So often reviewers will write about products without having any real skin in the game. They use the cameras to shoot "
real world tests" which generally involve pointing the handheld camera at a cute person across a table from them in a murky coffee shop, shooting with no thought for the lighting, and then posting the brutally compressed results as "
samples." Occasionally they'll present the raw version of the file to allow readers to download and play on their own.
I sometimes do something similar in that I spend a lot of time walking around downtown Austin taking snapshots and then using them to illustrate what I write about here. But generally I try my best to present work we've actually done for clients to showcase the performance of certain pieces of gear. It's better to do it this way you, as a reviewer, are trying to use the equipment exactly as you would use it for a paying job, because....
you are using it for a paying job. Or a real and ongoing personal project.
I've recently been writing a lot about the Panasonic fz2500 camera and how much I like shooting it as a production video camera. I've done a few projects with it that I've posted here including my
Lady Day at Emerson's Bar and Grill video. In this article I'm posting a small clip from a new series of interviews that Ben and I shot last Sunday. There will be a series of five interviews and my edits will become social media content to help sell the play. The material will also be repurposed for television commercials and public service announcements. In other words,
real "real world stuff. "
While the clip above has been compressed by
Vimeo.com this too is part of the "real world" scenario. This is how clients will use it. We'll test and tweak and load and re-load until we find the best exposure for the compression....after making all the edits.
What I am attempting to show here is the quality of video I am getting from the Panasonic running into an external digital recorder. We filmed in 1080p, 10 bit, 4:2:2 and brought the files from the recorder into the Final Cut Pro X timeline.

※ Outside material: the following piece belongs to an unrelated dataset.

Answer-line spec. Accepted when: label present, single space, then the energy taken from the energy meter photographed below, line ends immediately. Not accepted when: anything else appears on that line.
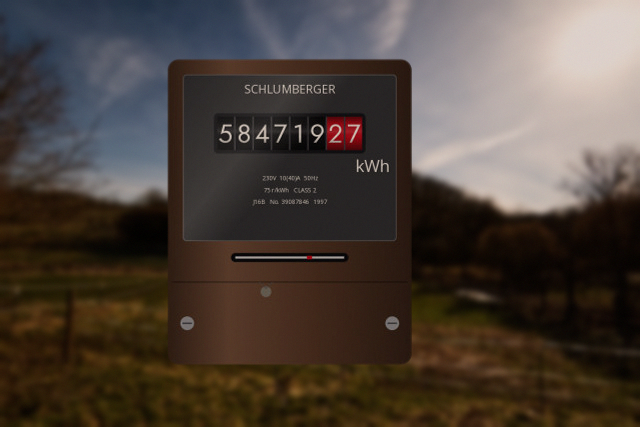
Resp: 584719.27 kWh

The compression makes the video just a bit darker than our reference monitor and just a bit more yellow...we hope to compensate for this in our finals.

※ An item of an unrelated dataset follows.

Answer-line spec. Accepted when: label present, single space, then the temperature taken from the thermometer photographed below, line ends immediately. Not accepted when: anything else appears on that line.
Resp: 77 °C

Of special interest to Ben and me is the quality of the audio. You have to understand that we were filming this in a room with metal walls on one side (which you can see in the video) and a full wall of glass windows with no window treatments on the opposite side. I'm using one Samson C02 microphone on a boom about two and a half feet above my subject's head. There are industrial bar refrigerators operating in the background that could not be turned off. In spite of any of these obstacles it's my opinion that the audio is very good; very listenable.
I've tweaked the video slightly. I dropped the saturation a bit and pulled 2 small points of green out of the mid-range area. Nothing else has been done to it.

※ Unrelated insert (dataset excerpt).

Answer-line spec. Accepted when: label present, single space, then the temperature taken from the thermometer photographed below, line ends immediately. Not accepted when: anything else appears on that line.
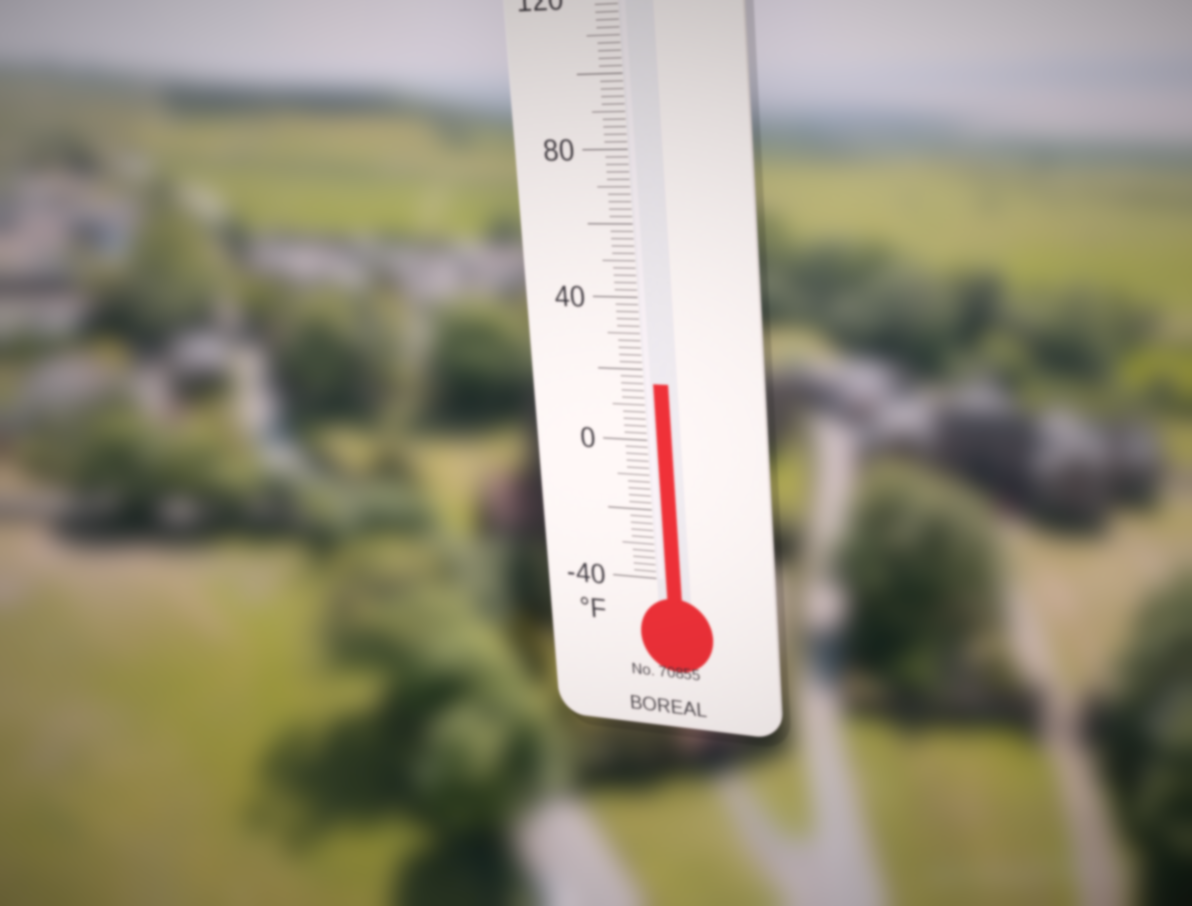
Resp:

The audio is absolutely straight out of the camera. No E.Q. No sweetening. Not even a touch of level control or loudness normalization. The thing that impresses me is that this is audio from the shooting camera, our microphone runs into the pre-amplifier and then into the microphone jack and is finally written to the SSD in the Atomos recorder. The sound is not from an external audio recorder.
The combination of the different microphone, the introduction of the Saramonic SmartRig+ preamplifier to our tools, and a better understanding of audio level settings seems to be delivering very clear and detailed sound with no hiss or noise (other than room noise...). It's performance that I am happy to be able to achieve with such an inexpensive camera combined with an even more inexpensive microphone. Curious to know if you are seeing and hearing what I am here.
At any rate, this is authentically a "Kirk Tuck" real world sample ---- from the world of commercial content creation.